▶ **Set tasks**:
a: Translate this sentence from the article on brand identity into Spanish: "Most businesses launch with a logo and a color palette and stop there."
b: Reproduce everything in the article on brand identity from "Extracting Exact Brand" down to "easiest to fix.", word for word.

▶ **Extract provided**:
--------------------------------
Your brand is not just your logo. The logo is the most visible piece, but brand identity is built from dozens of smaller decisions that most visitors notice only when they're wrong: a browser tab showing a generic grey square instead of your brand icon, a social post with a link preview that uses the wrong image, a business card that directs people to a URL instead of a scannable code, a website where two shades of "blue" don't quite match.

These details don't make or break a sale on their own. But they accumulate into an impression — of professionalism, attention to detail, and whether you take your own presentation seriously. A brand that looks polished at the small scale signals competence before a prospect reads a word of copy.

The assumption that creating these assets requires a designer or a subscription to Adobe Creative Suite is outdated. A favicon, a brand color palette, a QR code, and a text-based social graphic are all achievable in minutes with free, browser-based tools. No design experience required.


The Brand Assets Most Businesses Neglect

Most businesses launch with a logo and a color palette and stop there. The assets below are consistently underdone — sometimes completely absent — even on otherwise polished sites and brands:

Favicons. Walk through any browser bookmark bar and count the generic grey question marks next to site names. Each one represents a site that never bothered to add a favicon. It's a small thing that signals "not quite finished."

Consistent HEX/RGB color codes. Many brands have a defined color in their logo but no documented hex or RGB code. The result: every designer, developer, or contractor who works on the brand uses a slightly different version of the "same" color. Over time, the brand looks different everywhere.

QR codes for offline-to-online transitions. Business cards that list a URL instead of a QR code require recipients to type the URL manually. Most don't. A QR code is a frictionless one-tap action.

Text-based social graphics. Brands with no in-house designer often post plain text updates or poorly formatted screenshots when they want to share a quote, announcement, or stat. A clean text-to-image tool produces professional-looking graphics in two minutes.


Polishing Your Website's Interface

Brand design color palette and identity tools
Consistent HEX codes across every touchpoint is the difference between a brand and a collection of approximations.

Extracting Exact Brand Colors Using the Color Picker

Brand color consistency is one of the most frequently violated principles in small business visual identity — and one of the easiest to fix.

The problem starts when brand colors are defined visually but not precisely. A designer picks a shade of blue that "looks right" in a logo. That shade has a specific HEX value (say, #1A3D8F). But unless that value is documented and distributed, every subsequent designer, developer, and template user will approximate it slightly differently. After a year, your website blue, your social media template blue, your email header blue, and your printed materials blue are all slightly different shades.
--------------------------------
▶ **Information supplied**:
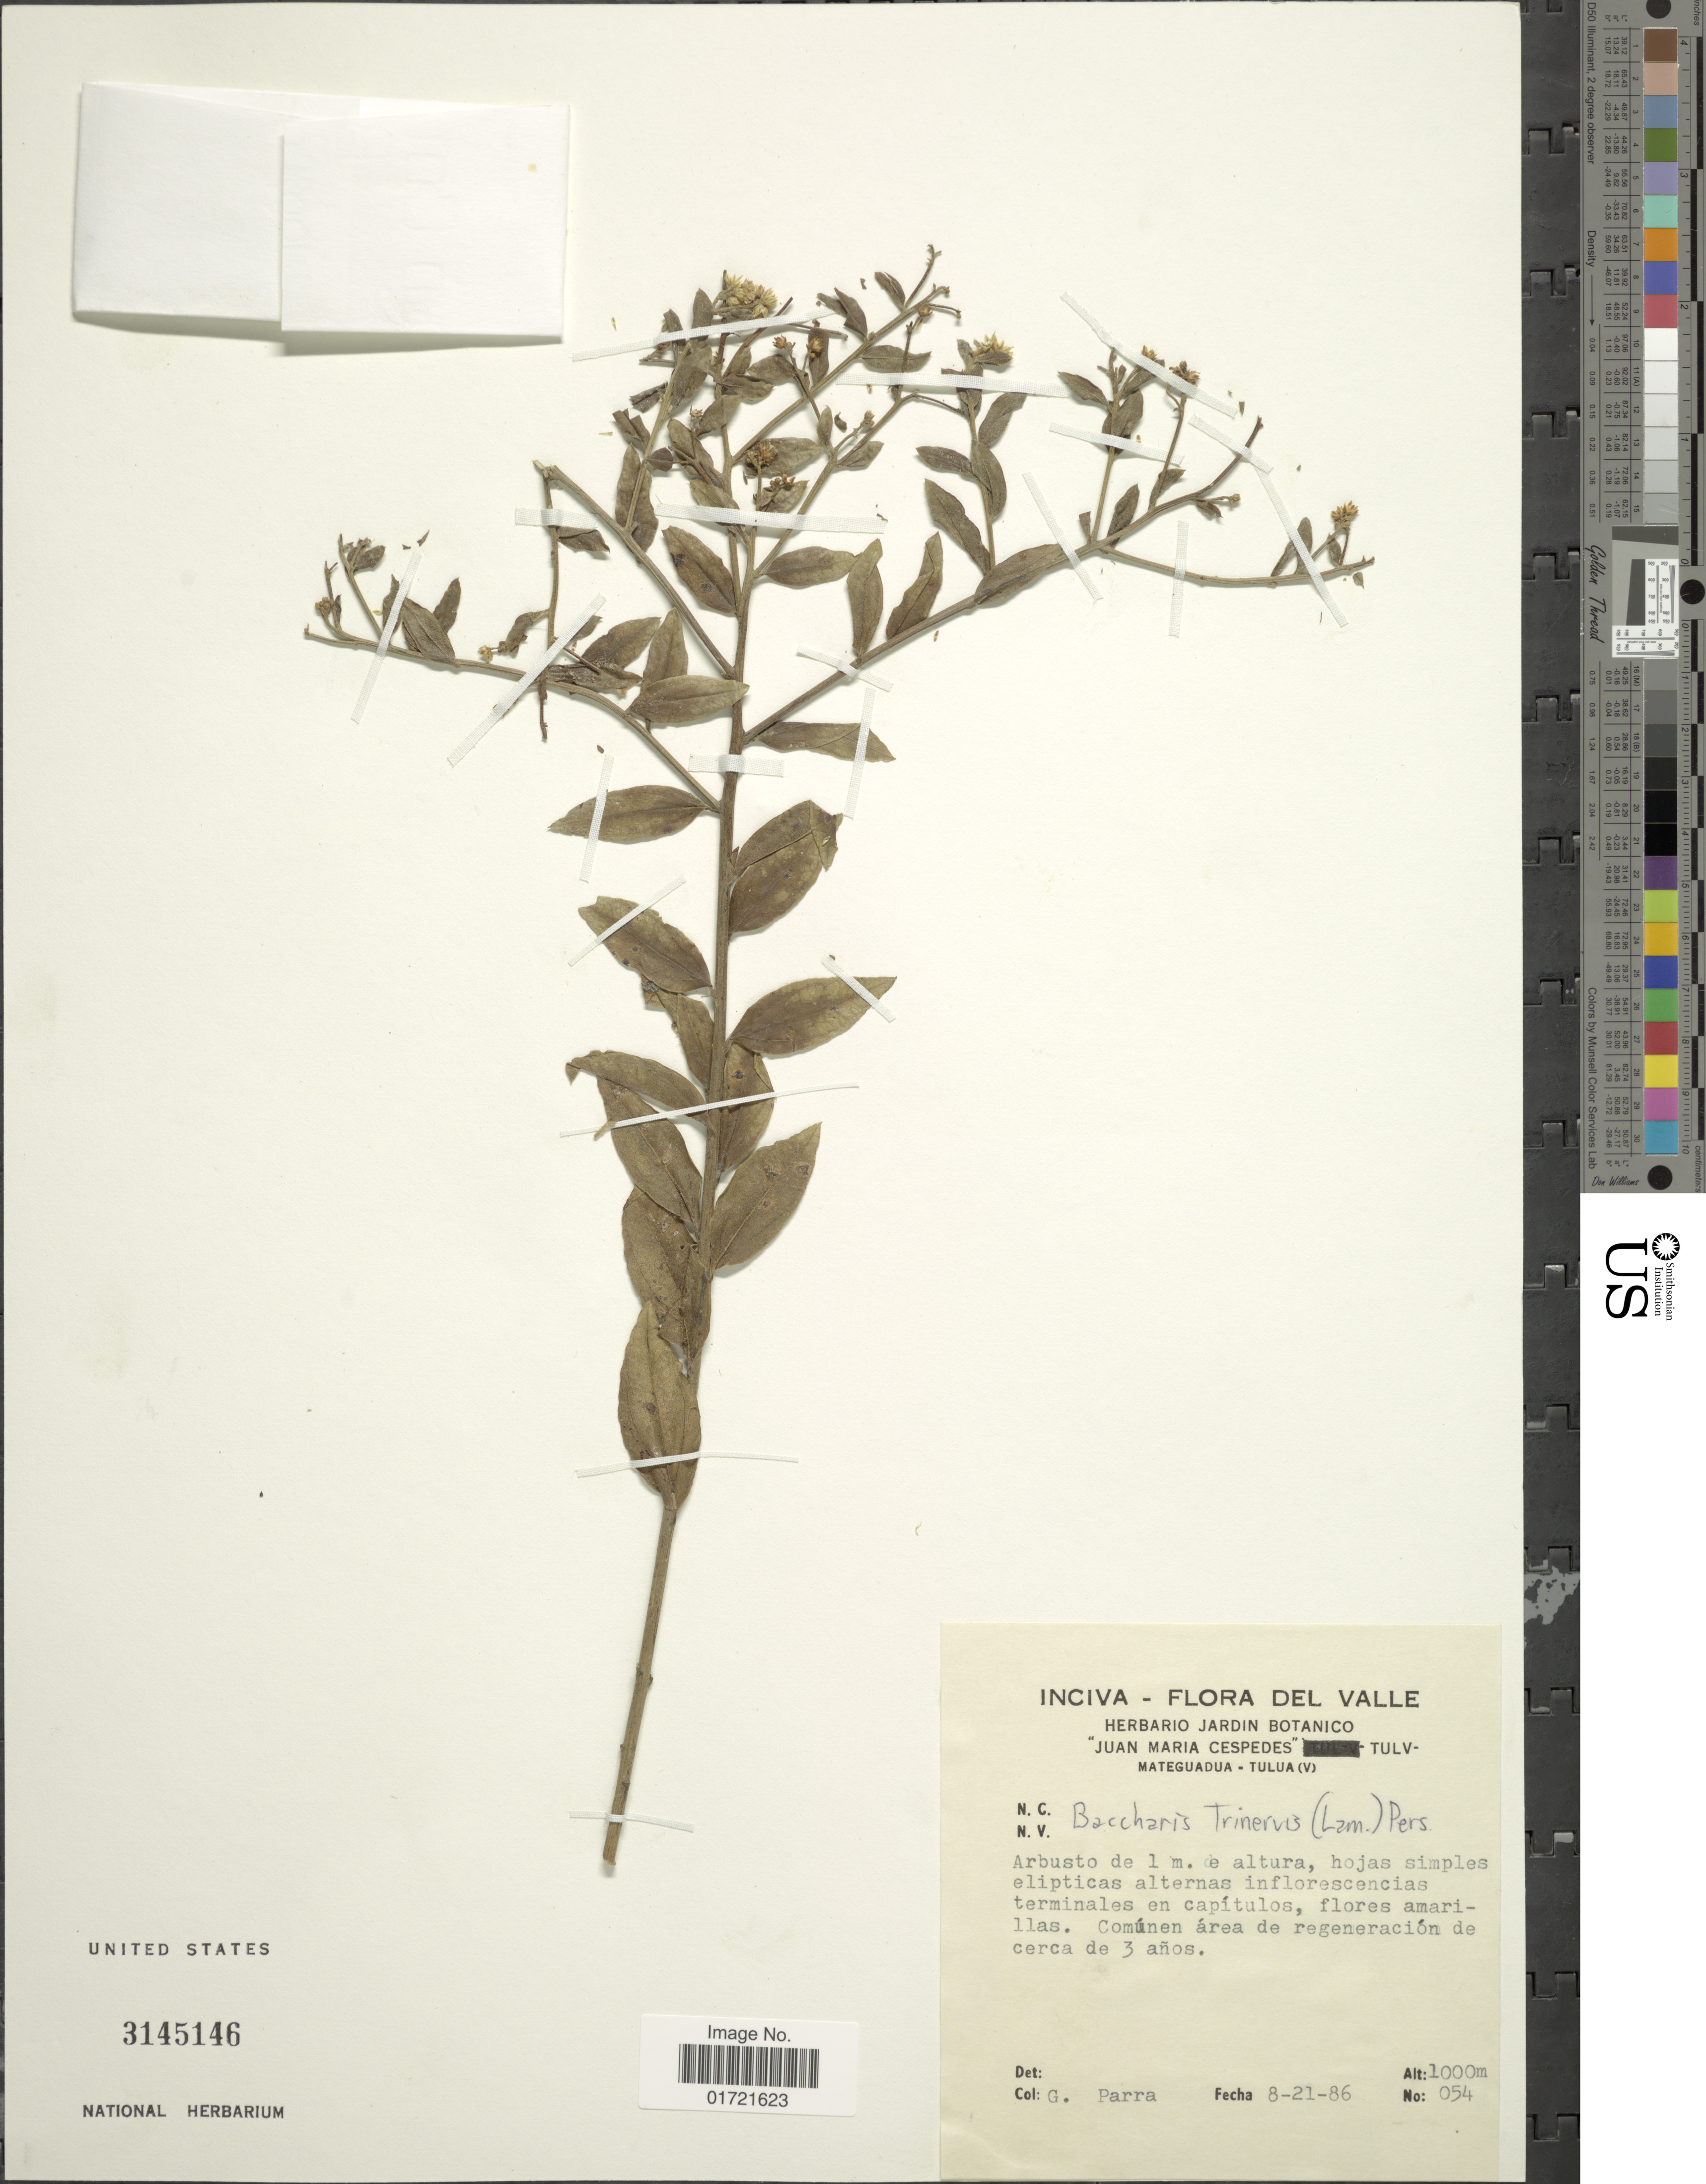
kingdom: Plantae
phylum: Tracheophyta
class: Magnoliopsida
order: Asterales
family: Asteraceae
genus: Baccharis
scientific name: Baccharis trinervis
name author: (Lam.) Pers.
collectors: G. Parra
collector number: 054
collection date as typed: Transcribed d/m/y: 21/8/86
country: Colombia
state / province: Valle del Cauca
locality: Del Valle, JUan Maria Cespedes, Tulv, Mateguadua, Tulua, Comunen area de regeneracion de cerca de 3 anos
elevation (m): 1000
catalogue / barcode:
--------------------------------
▶ **Written responses**:
a: La mayoría de las empresas se lanzan con un logotipo y una paleta de colores y se quedan ahí.

b:
Extracting Exact Brand Colors Using the Color Picker

Brand color consistency is one of the most frequently violated principles in small business visual identity — and one of the easiest to fix.